Tudo começou quando Maria de Almeida, que foi a terceira a morrer, mãe do Jonias, mandou o filho, preguiçoso e malcriado, comprar alguma coisa na venda do seu Platão.
O moleque teria dito o nome do homem de forma enrolada, soando como palavrão, ao que Platão respondeu de forma agressiva, atirando um pedaço de pau na cabeça do boca suja.
Jonias, contou ao pai,Jorge, que para honrar o filho, correu para o armazém, e com pontaria de herói furou o coração de Platão.
O soldado Sócrates, chamado para atender a ocorrência, ficou meio louco e atirou na direção de Jorge, mas errou, matando a sogra do homem, dona Joana, que não tinha nada a ver com a encrenca.
Jorge até que gostou, mas sua esposa, Maria de Almeida, foi vingar a mãe e levou bala na perna. Jorge teve que honrar a mulher também, e rasgou o bucho do Sócrates, que era irmão do Platão.

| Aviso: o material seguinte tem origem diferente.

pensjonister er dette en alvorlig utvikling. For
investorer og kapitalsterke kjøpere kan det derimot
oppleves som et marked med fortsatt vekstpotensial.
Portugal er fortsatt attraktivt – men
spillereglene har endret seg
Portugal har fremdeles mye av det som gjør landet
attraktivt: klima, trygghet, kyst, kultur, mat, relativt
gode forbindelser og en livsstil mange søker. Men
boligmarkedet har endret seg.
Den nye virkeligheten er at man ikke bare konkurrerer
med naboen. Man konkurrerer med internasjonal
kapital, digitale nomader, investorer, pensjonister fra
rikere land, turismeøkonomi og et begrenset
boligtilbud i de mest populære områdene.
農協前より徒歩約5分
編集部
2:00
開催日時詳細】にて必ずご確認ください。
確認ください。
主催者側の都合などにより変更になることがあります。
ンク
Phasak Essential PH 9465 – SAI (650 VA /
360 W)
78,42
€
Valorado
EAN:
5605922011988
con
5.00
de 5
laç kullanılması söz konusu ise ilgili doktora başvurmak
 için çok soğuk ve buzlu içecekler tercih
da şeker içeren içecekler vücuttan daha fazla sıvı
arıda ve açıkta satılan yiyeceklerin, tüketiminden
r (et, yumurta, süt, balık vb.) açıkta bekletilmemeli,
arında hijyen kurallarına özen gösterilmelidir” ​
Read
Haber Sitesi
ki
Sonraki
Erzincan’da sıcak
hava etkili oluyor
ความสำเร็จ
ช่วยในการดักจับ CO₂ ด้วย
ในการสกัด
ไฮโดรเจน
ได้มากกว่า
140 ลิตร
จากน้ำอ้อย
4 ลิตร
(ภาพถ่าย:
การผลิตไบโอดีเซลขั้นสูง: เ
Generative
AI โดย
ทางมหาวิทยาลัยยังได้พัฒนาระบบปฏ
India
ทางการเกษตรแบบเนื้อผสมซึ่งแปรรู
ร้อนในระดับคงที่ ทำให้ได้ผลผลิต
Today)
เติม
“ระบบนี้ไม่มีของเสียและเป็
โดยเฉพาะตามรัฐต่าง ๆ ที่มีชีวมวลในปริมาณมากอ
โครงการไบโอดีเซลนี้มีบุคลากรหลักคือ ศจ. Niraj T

O delegado Aristóteles, que era irmão do Sócrates, portanto também irmão do Platão, perdeu a cabeça vendo o banho de sangue e atirou nas costas do Jorge, que tombou sobre a calçada de pedra.
Nem deu tempo de pensar o povo e o soldado Joacir, que era irmão do Jorge, meteu chumbo no delegado Aristóteles, que esticou a canela no meio da rua, já meio entupida de defunto.
Para completar a tragédia o padre Édipo, que vinha de um enterro recente, deparou com a cena macabra e perdeu o juízo, atropelando com o jipe da paróquia o Joacir e o moleque Jonias, que gritava ao lado do tio pela desgraça da família.
O povo ficou revoltado e correu atrás do padre, que era irmão do delegado, do policial morto e do comerciante, e tentou se esconder na igreja. Em vão. Foi cozido no meio das chamas. Que também consumiram o armazém e a delegacia. Era tudo grudadinho.
Alguém lembrou que era preciso vela para as almas não penarem, e Maria do Carmo, que era prima da Maria de Almeida, correu na igreja para salvar algumas, no meio da fogueira bonita, bem alta inclusive. Pegou mas se queimou, e contou a história para um jornalista um pouquinho antes de morrer, com a pele toda estourada, uns quinze dias depois.